Tornó a jurar el mozo que no sabía della. Comenzóse a encolerizar Monipodio, de manera que parecía que fuego vivo lanzaba por los ojos, diciendo:

–Nadie se burle con quebrantar la más mínima cosa de nuestra orden, que le costará la vida; manifiéstese la cica; y si se encubre por no pagar los derechos, yo le daré enteramente lo que le toca y pondré lo demás de mi casa; porque en todas maneras ha de ir contento el alguacil.

Tornó de nuevo a jurar el mozo, y a maldecirse, diciendo que él no había tomado tal bolsa, ni vístola de sus ojos. Todo lo cual fue poner más fuego a la cólera de Monipodio y dar ocasión a que toda la junta se alborotase, viendo que se rompían sus estatutos y buenas ordernanzas. Viendo Rinconete, pues, tanta disensión y alboroto, parecióle que sería bien sosegalle y dar contento a su mayor, que reventaba de rabia; y aconsejándose con su amigo Cortadillo, con parecer de entrambos sacó la bolsa del sacristán, y dijo:

–Cese toda cuestión, mis señores, que ésta es la bolsa, sin faltarle nada de lo que el alguacil manifiesta, que hoy mi camarada Cortadillo le dio alcance, con un pañuelo que al mismo dueño se le quitó por añadidura.

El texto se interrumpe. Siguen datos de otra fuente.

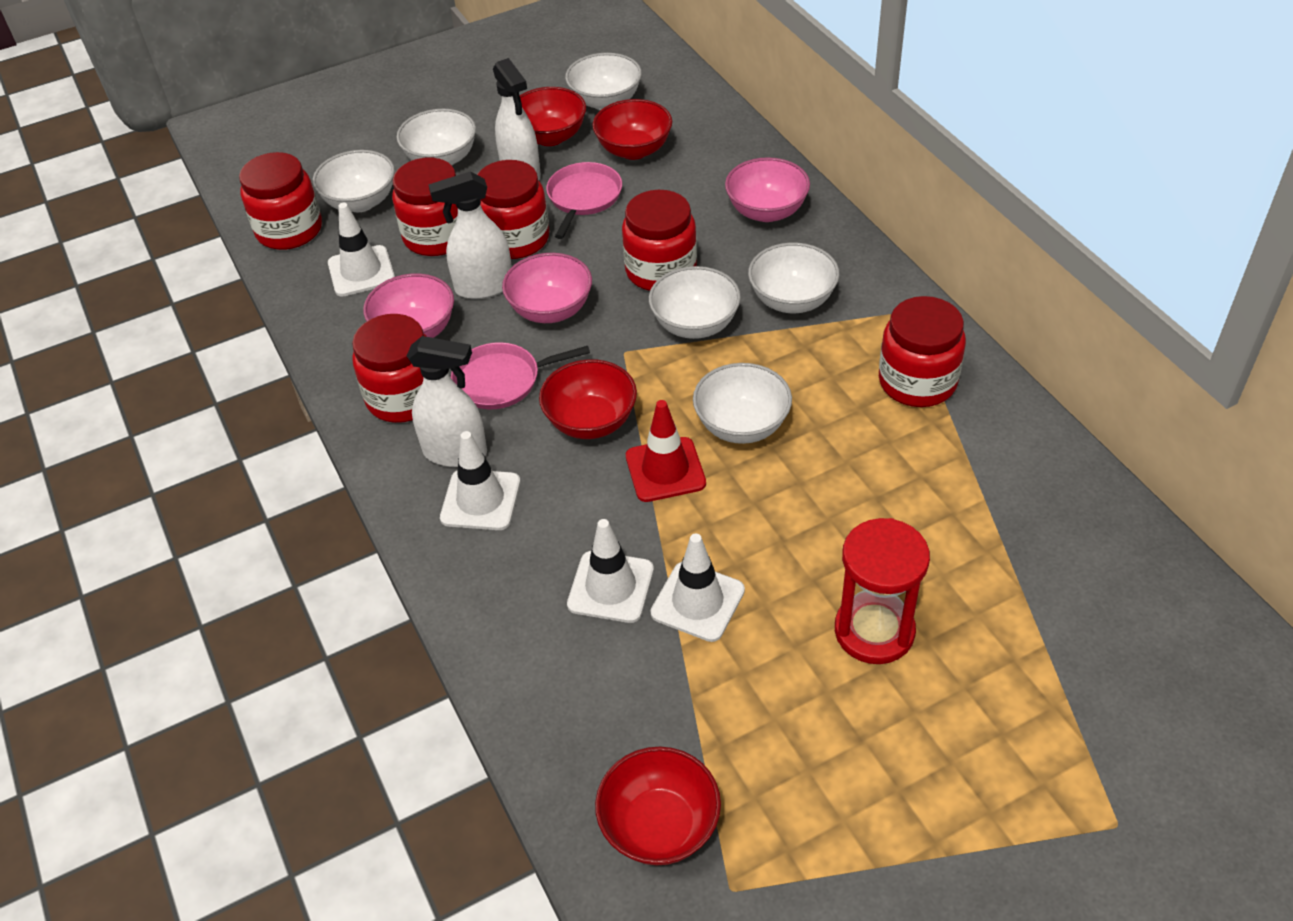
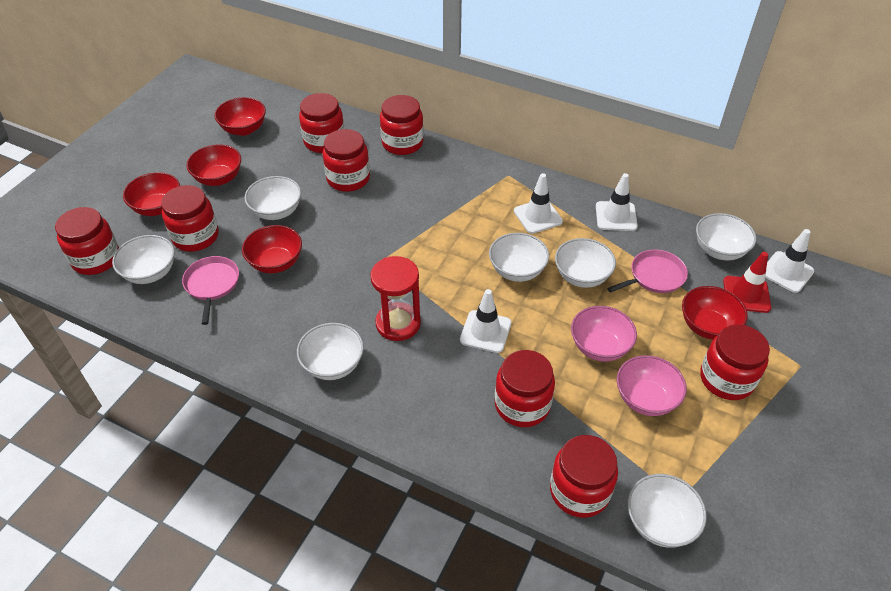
pink bowl: [363,273,454,338] [502,253,592,323] [725,157,810,222] = 3 -> [571,306,637,362] [617,355,687,416] = 2
red bowl: [519,87,586,146] [539,359,637,439] [592,99,672,160] [595,747,721,865] = 4 -> [123,172,180,216] [186,144,241,186] [214,97,266,136] [242,225,302,273] [682,286,748,340] = 5
red jar: [239,152,322,250] [352,314,427,423] [392,158,458,256] [477,160,550,259] [622,190,697,291] [879,296,966,407] = 6 -> [55,207,119,275] [161,185,219,252] [299,93,344,153] [322,129,370,192] [380,95,424,155] [495,350,555,427] [550,435,618,518] [700,324,770,400] = 8
white bowl: [313,150,395,212] [397,109,476,165] [565,53,642,110] [649,266,741,339] [693,363,792,444] [748,243,840,313] = 6 -> [112,235,175,284] [245,176,301,220] [297,323,364,380] [489,233,549,282] [555,238,616,288] [628,474,707,548] [696,213,756,261] = 7
white spray bottle: [407,336,487,467] [428,171,512,299] [493,58,541,180] = 3 -> none = 0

Luego sacó Cortadillo el pañizuelo, y lo puso de manifiesto. Viendo lo cual Monipodio, dijo:

–Cortadillo el Bueno, que con este título y renombre ha de quedar de aquí adelante, se quede con el pañuelo y a mi cuenta se quede la satisfa[c]ción deste servicio, y la bolsa se ha de llevar el alguacil, que es de un sacristán pariente suyo, y conviene que se cumpla aquel refrán que dice: No es mucho que a quien te da la gallina entera, tú des una pierna della. Más disimula este buen alguacil en un día que nosotros le podemos, ni solemos, dar en ciento.

De común consentimiento aprobaron todos la hidalguía de los dos modernos y la sentencia y parecer de su mayoral, el cual salió a dar la bolsa al alguacil. Y Cortadillo se quedó confirmado con el renombre de Bueno, bien como si fuera don Alonso Pérez de Guzmán el Bueno, que arrojó el cuchillo por los muros de Tarifa para degollar a su único hijo.